### JOB
Reproduce every line of text in the data below character for character, omitting the pictures from your answer.

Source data
+++
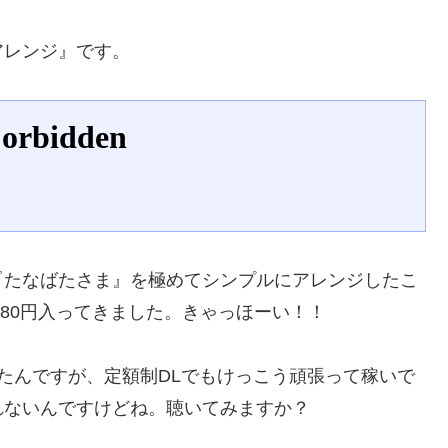
レンジ』です。
たなばたさま』を極めてシンプルにアレンジしたこ
880円入ってきました。きゃっほーい！！
たんですが、定額制DLでもけっこう頑張って稼いで
れないんですけどね。聴いてみますか？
+++
### EXERCISE RESULT
レンジ』です。
たなばたさま』を極めてシンプルにアレンジしたこ
880円入ってきました。きゃっほーい！！
たんですが、定額制DLでもけっこう頑張って稼いで
れないんですけどね。聴いてみますか？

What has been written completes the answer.